_Records for this exercise_.
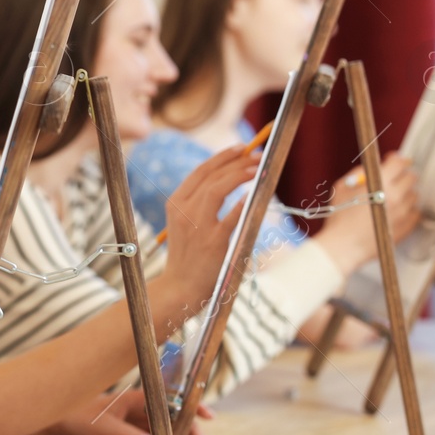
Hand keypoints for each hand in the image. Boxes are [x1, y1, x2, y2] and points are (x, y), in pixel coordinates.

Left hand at [44, 388, 211, 434]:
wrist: (58, 421)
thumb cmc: (78, 417)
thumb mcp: (105, 428)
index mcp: (135, 398)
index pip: (170, 400)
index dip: (190, 406)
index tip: (208, 416)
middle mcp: (137, 406)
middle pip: (171, 415)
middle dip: (189, 429)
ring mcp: (133, 417)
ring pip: (164, 426)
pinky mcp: (128, 429)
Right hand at [162, 146, 260, 302]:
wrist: (179, 286)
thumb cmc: (187, 255)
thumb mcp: (184, 223)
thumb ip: (199, 203)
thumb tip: (227, 180)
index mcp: (176, 203)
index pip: (200, 172)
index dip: (222, 157)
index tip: (241, 148)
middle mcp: (184, 211)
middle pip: (211, 176)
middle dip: (236, 162)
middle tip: (257, 156)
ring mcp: (198, 226)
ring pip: (218, 189)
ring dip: (240, 175)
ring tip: (258, 169)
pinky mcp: (213, 242)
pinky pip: (231, 217)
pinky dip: (243, 203)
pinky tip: (253, 194)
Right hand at [313, 153, 420, 274]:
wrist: (343, 245)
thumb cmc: (339, 217)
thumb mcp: (343, 187)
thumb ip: (359, 172)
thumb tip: (373, 167)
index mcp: (380, 183)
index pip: (399, 162)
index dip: (396, 159)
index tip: (393, 161)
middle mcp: (395, 195)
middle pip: (411, 177)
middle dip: (402, 175)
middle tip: (393, 180)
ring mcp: (403, 212)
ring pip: (414, 195)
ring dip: (405, 193)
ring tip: (390, 200)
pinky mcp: (406, 227)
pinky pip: (415, 213)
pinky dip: (408, 210)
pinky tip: (396, 212)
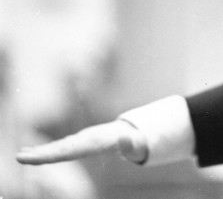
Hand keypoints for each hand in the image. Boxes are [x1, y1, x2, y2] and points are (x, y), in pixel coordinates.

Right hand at [16, 120, 147, 164]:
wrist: (129, 133)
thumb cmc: (132, 142)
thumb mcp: (133, 144)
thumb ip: (129, 143)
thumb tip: (125, 138)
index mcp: (94, 143)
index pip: (72, 151)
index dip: (54, 154)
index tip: (38, 156)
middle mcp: (83, 140)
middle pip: (60, 149)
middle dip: (41, 154)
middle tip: (20, 157)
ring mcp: (79, 142)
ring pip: (57, 148)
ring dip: (40, 153)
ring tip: (20, 156)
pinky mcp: (77, 144)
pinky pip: (59, 149)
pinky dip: (45, 151)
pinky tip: (30, 154)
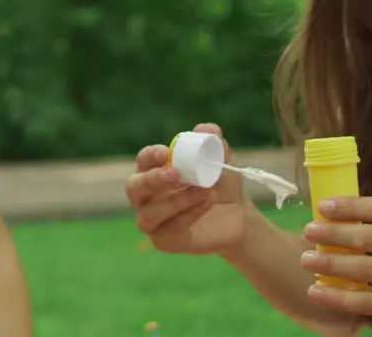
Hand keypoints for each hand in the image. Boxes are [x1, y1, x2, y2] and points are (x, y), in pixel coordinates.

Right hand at [124, 123, 247, 255]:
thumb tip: (206, 130)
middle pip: (134, 187)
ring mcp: (152, 220)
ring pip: (150, 213)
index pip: (143, 160)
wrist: (237, 215)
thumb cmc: (220, 183)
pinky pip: (168, 230)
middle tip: (175, 174)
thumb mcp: (222, 161)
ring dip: (177, 200)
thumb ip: (215, 144)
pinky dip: (189, 215)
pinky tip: (207, 203)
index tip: (167, 153)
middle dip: (152, 179)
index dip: (151, 156)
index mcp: (153, 170)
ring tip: (205, 190)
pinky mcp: (163, 241)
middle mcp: (146, 196)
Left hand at [301, 197, 371, 336]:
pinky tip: (318, 292)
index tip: (324, 205)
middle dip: (336, 233)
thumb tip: (345, 217)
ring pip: (369, 269)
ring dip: (333, 263)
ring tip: (307, 260)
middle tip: (308, 231)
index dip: (352, 206)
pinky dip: (341, 298)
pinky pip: (371, 303)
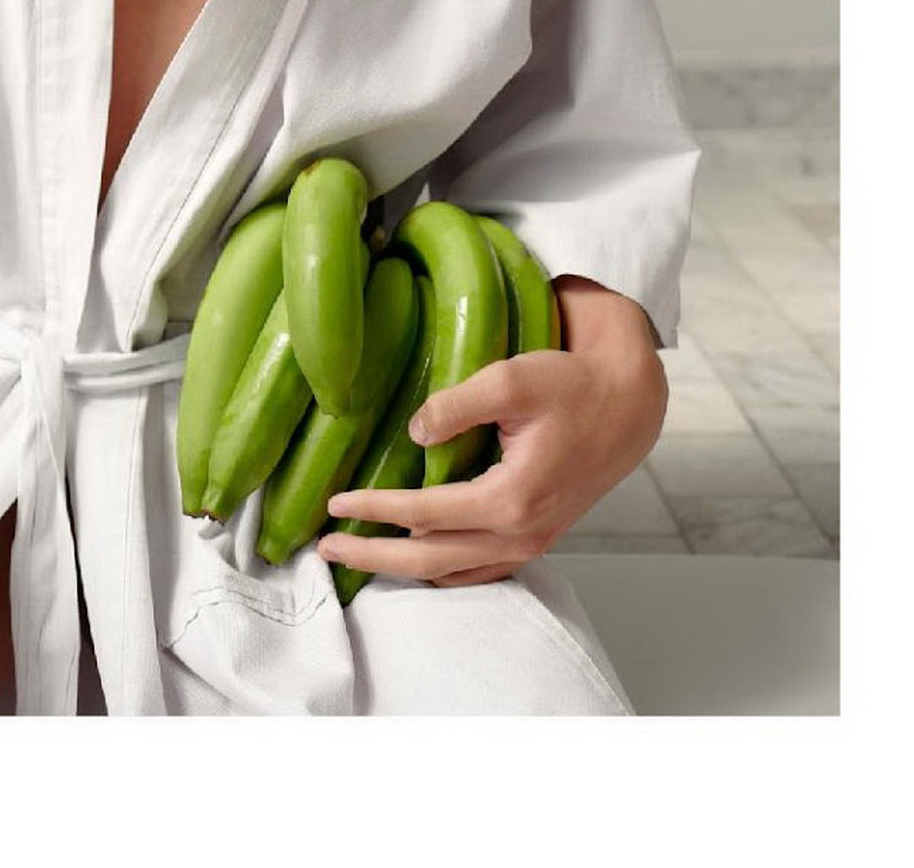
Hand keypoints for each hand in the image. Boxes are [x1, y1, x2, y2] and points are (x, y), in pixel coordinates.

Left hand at [318, 279, 667, 588]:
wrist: (627, 406)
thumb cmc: (570, 386)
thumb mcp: (511, 379)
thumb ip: (456, 404)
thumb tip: (413, 433)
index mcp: (511, 498)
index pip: (425, 513)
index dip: (375, 509)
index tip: (335, 503)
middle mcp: (520, 533)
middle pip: (431, 559)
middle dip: (374, 555)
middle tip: (325, 547)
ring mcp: (530, 543)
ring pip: (453, 572)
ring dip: (401, 567)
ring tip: (357, 556)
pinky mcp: (535, 538)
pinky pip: (477, 569)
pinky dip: (439, 569)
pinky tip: (412, 557)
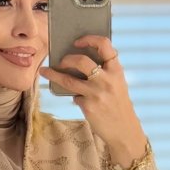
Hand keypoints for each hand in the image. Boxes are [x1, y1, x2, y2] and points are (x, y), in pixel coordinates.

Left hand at [38, 35, 146, 166]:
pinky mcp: (88, 106)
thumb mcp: (118, 84)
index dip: (89, 39)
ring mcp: (96, 93)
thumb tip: (78, 61)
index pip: (104, 45)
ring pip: (68, 80)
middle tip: (61, 61)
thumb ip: (105, 71)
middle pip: (81, 61)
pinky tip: (79, 100)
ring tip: (45, 71)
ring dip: (54, 74)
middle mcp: (107, 80)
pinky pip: (74, 96)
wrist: (124, 130)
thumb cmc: (118, 104)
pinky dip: (74, 96)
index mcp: (116, 70)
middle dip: (67, 59)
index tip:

_Problem_. The answer must consist solely of the lines from the first line of the records through the line containing "thumb cmc: (220, 183)", reproduced exactly and without the pictures.

_Solution for this exercise_.
Hand keypoints for each hand in the image. Boxes are [x1, y1, x2, y2] and points are (x, y), in pixel coordinates.

Left hand at [44, 388, 211, 434]:
wrist: (58, 421)
thumb cmc: (78, 417)
thumb mcp: (105, 428)
index mcp: (135, 398)
index pip: (170, 400)
index dip: (190, 406)
index tip: (208, 416)
middle mcp: (137, 406)
middle pip: (171, 415)
middle dip: (189, 429)
ring mcp: (133, 417)
ring pip: (164, 426)
pinky mcp: (128, 429)
Right hand at [162, 146, 260, 302]:
wrist: (179, 286)
thumb cmc: (187, 255)
thumb mcp: (184, 223)
thumb ip: (199, 203)
thumb tip: (227, 180)
index mcp: (176, 203)
index pip: (200, 172)
index dip: (222, 157)
index tip: (241, 148)
middle mcp: (184, 211)
middle pip: (211, 176)
middle dip: (236, 162)
middle tip: (257, 156)
ring mcp: (198, 226)
ring pip: (218, 189)
ring dip: (240, 175)
ring tip: (258, 169)
pinky mcp: (213, 242)
pinky pip: (231, 217)
pinky dip: (243, 203)
pinky tip: (253, 194)
Right hand at [313, 153, 420, 274]:
wrist: (343, 245)
thumb cmc: (339, 217)
thumb mcp: (343, 187)
thumb ip: (359, 172)
thumb tip: (373, 167)
index mcp: (380, 183)
index pip: (399, 162)
index dip: (396, 159)
index tip: (393, 161)
middle mcp: (395, 195)
middle pip: (411, 177)
middle dip: (402, 175)
middle tip: (393, 180)
ring mcp: (403, 212)
ring pip: (414, 195)
ring dip: (405, 193)
ring tip: (390, 200)
pinky mcp: (406, 227)
pinky pip: (415, 213)
pinky dip: (408, 210)
pinky tip: (396, 212)
Hand keypoints for each hand in the image. Boxes are [x1, y1, x2, y2] and points are (x, y), in pixel coordinates.

Right hand at [16, 120, 147, 164]:
wrist: (129, 133)
thumb cmc: (132, 142)
thumb mcp: (133, 144)
thumb ip: (129, 143)
thumb tip: (125, 138)
index mcp: (94, 143)
index pip: (72, 151)
index dip: (54, 154)
index tip: (38, 156)
middle mcp: (83, 140)
middle pip: (60, 149)
middle dip: (41, 154)
middle tip: (20, 157)
ring mcp: (79, 142)
ring pip: (57, 148)
ring dip: (40, 153)
ring tip: (20, 156)
pinky mcp: (77, 144)
pinky pip: (59, 149)
pinky dip: (45, 151)
pinky tip: (30, 154)
Hand keypoints for each hand in the image. Boxes are [x1, y1, x2, y2] and points are (x, y), in pixel coordinates.

Right hand at [124, 123, 247, 255]:
thumb tip: (206, 130)
middle pip: (134, 187)
ring mcp: (152, 220)
ring pip: (150, 213)
index pip: (143, 160)
wrist: (237, 215)
thumb cmc: (220, 183)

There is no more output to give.